We remove all nops when we build CFG and derive alignment of basic blocks
based on existing alignment and a presence of nops before it. This
will not always work as some basic blocks will be naturally aligned
without necessity for nops. However, it's better than random alignment.
We would also add heuristics for BB alignment based on execution profile.
(cherry picked from FBD2561740)
Summary:
Adds logic in BinaryFunction to be able to fix branches (invert
its condition, delete or add a branch), making the new function work with the
new layout proposed by the layout pass.
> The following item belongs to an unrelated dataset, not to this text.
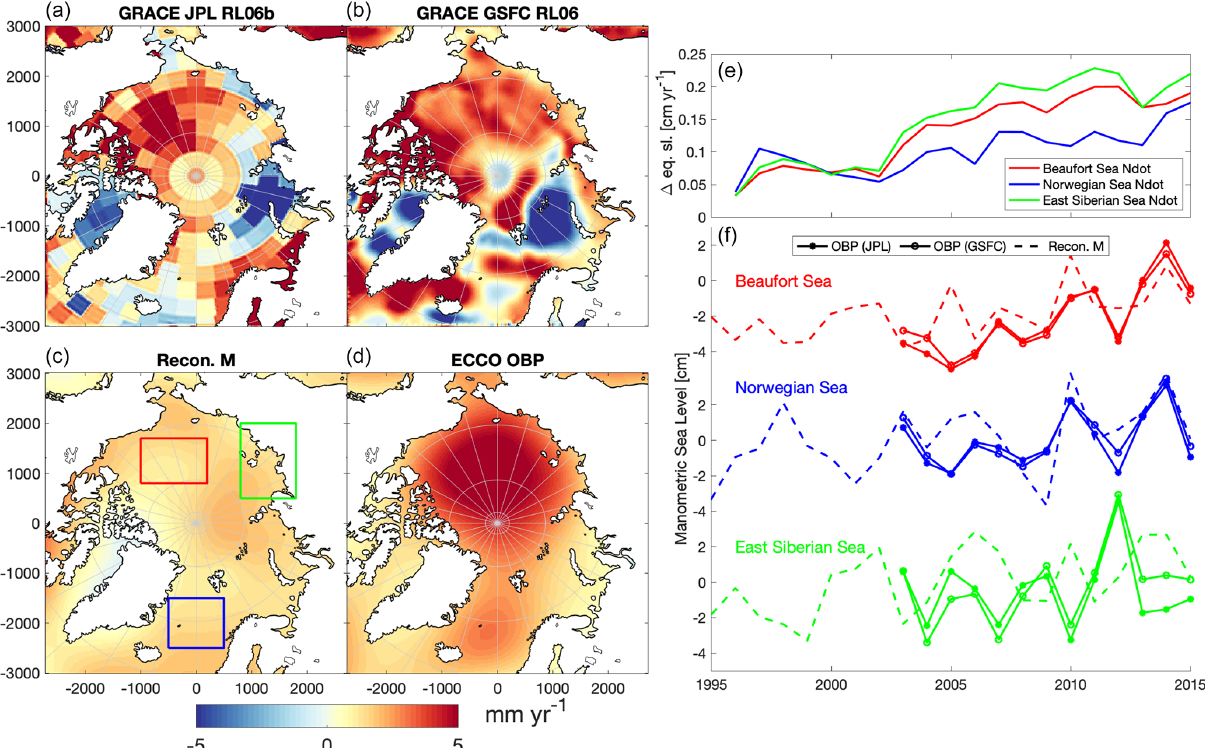
Figure 6. (a–d) Manometric (M) sea level and ocean bottom pressure (OBP) trend estimates [mmyr − 1 ] from 2003–2015 from two GRACE mascon products (a,b) , reconstructed from the contributions in Fig. 5 (c) and from the ECCO model (d) . The year-to-year variation of N (change in geoid + global sea level contribution, Eq. 4) from all sources (land ice + GIA) (in sea level equivalent; cmyr − 1 ) (e) . The yearly variation of GRACE OBP estimates and reconstructed manometric sea level in the Beaufort Sea region (red), Norwegian Sea (blue) and East Siberian Sea (green) as indicated by the squares in the map of the reconstructed manometric sea level [cm] (f)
All the architecture-specific content
was designed to live in the LLVM Target library, in the MCInstrAnalysis pass.
For now, we only introduce such logic to the X86 backend.
(cherry picked from FBD2551479)
Summary:
Tests with SPEC CPU2006 400.perlbench exposed a bug in the block reordering
heuristic that happened when two blocks are both successor and predecessor of
each other. This patch fixes this.
(cherry picked from FBD2555835)
Summary:
SPEC CPU2006 perlbench exposed a bug in BinaryFunction::optimizeLayout()
where it would try to optimize the layout even though the function had zero
basic blocks. This patch simply checks if the function has zero basic blocks and
bails out.
(cherry picked from FBD2556831)
Summary:
This patch implements a dynamic programming approach to solve reorder
basic blocks with profiling information in an optimal way. Since this is
analogous to TSP, it is NP-hard and the algorithm is exponential in time and
memory consumption. Therefore, we only use the optimal algorithm to decide the
layout of small functions (with less than 11 basic blocks).
(cherry picked from FBD2544124)
Summary:
This patch introduces a first approach to reorder basic blocks based on
profiling data that gives us the execution frequency for each edge. Our strategy
is to layout basic blocks in a order that maximizes the weight (hotness) of
branches that will be deleted. We can delete branches when src comes right
before dst in the new layout order. This can be reduced to the TSP problem. This
patch uses a greedy heuristic to solve the problem: we start with a graph with
no edges and progressively add edges by choosing the hottest edges first,
building a layout order that attempts to put BBs with hot edges together.
(cherry picked from FBD2544076)
Summary:
The LBR only has information about taken branches and does not record
information when a branch is not taken. In our CFG, we call these edges
"fall-through" edges. This patch teaches llvm-flo how to infer fall-through
edge frequencies.
(cherry picked from FBD2536633)
Summary:
Changes DataReader to organize branch perf data per function name and
sets up logistics to bring this data to BinaryFunction::buildCFG(). To do this,
we expand BinaryContext with a const reference to DataReader. This patch also
adds the "-dump-functions" flag to force llvm-flo to dump the current state of
BinaryFunctions once they are disassembled and their CFG built, allowing us to
test whether the builder is sane with LLVM LIT tests.